--- Dataset records ---
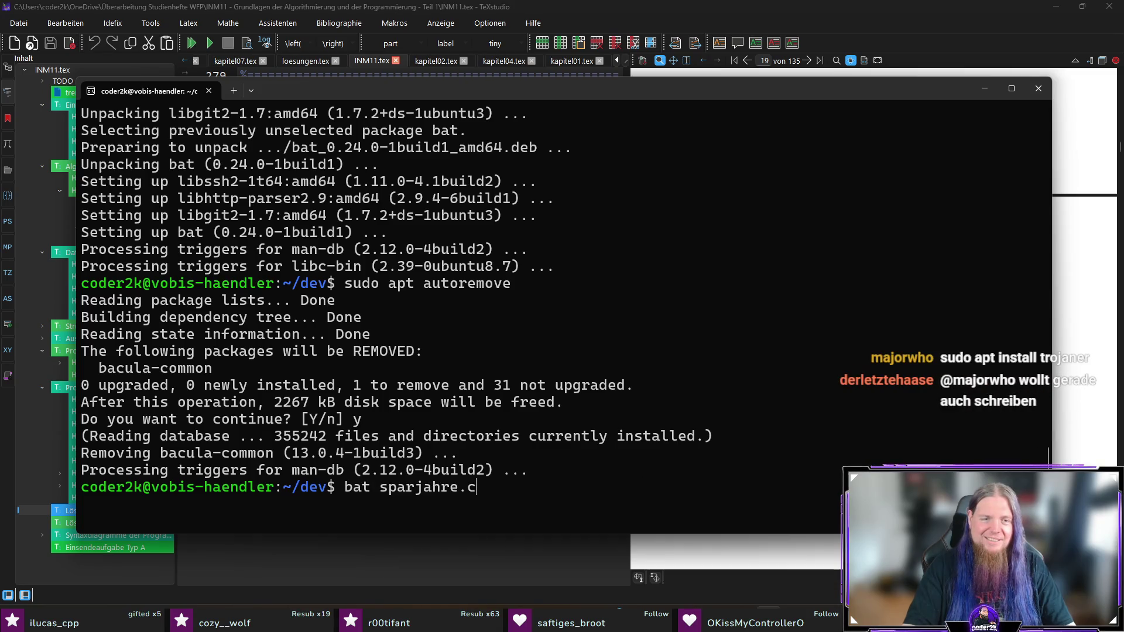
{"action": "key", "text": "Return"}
---
--- Dataset records ---
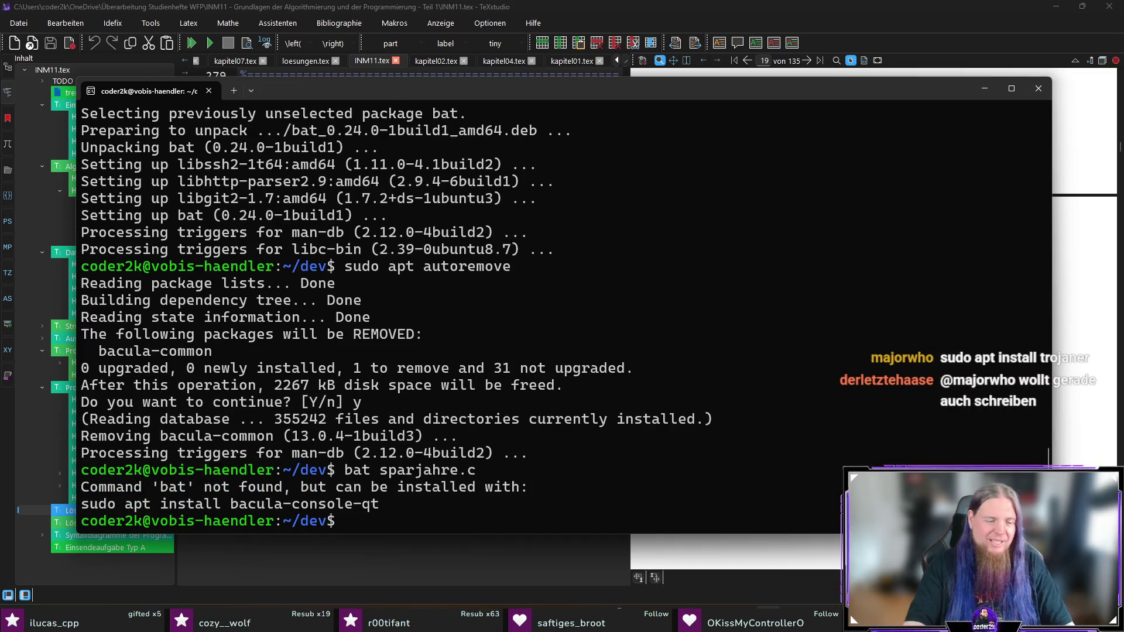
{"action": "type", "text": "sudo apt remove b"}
---
--- Dataset records ---
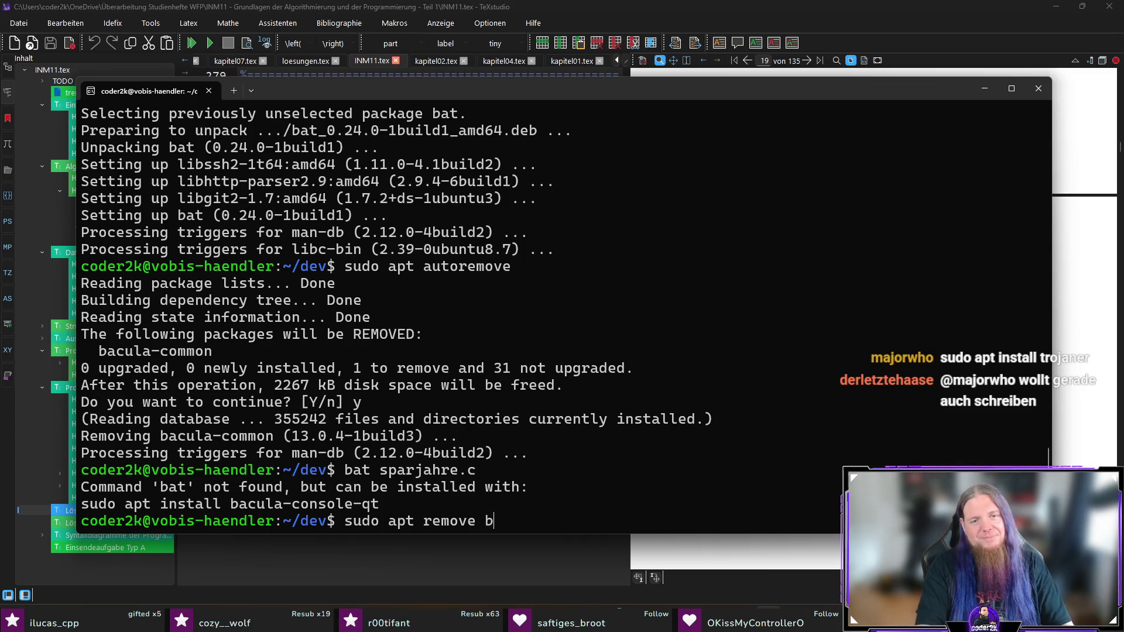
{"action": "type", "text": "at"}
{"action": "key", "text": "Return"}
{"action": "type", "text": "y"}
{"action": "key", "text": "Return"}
---
• What to work on: For the string "type", return every line of the data where it appears.

• Response area:
{"action": "type", "text": "sudo apt remove b"}
{"action": "type", "text": "at"}
{"action": "type", "text": "y"}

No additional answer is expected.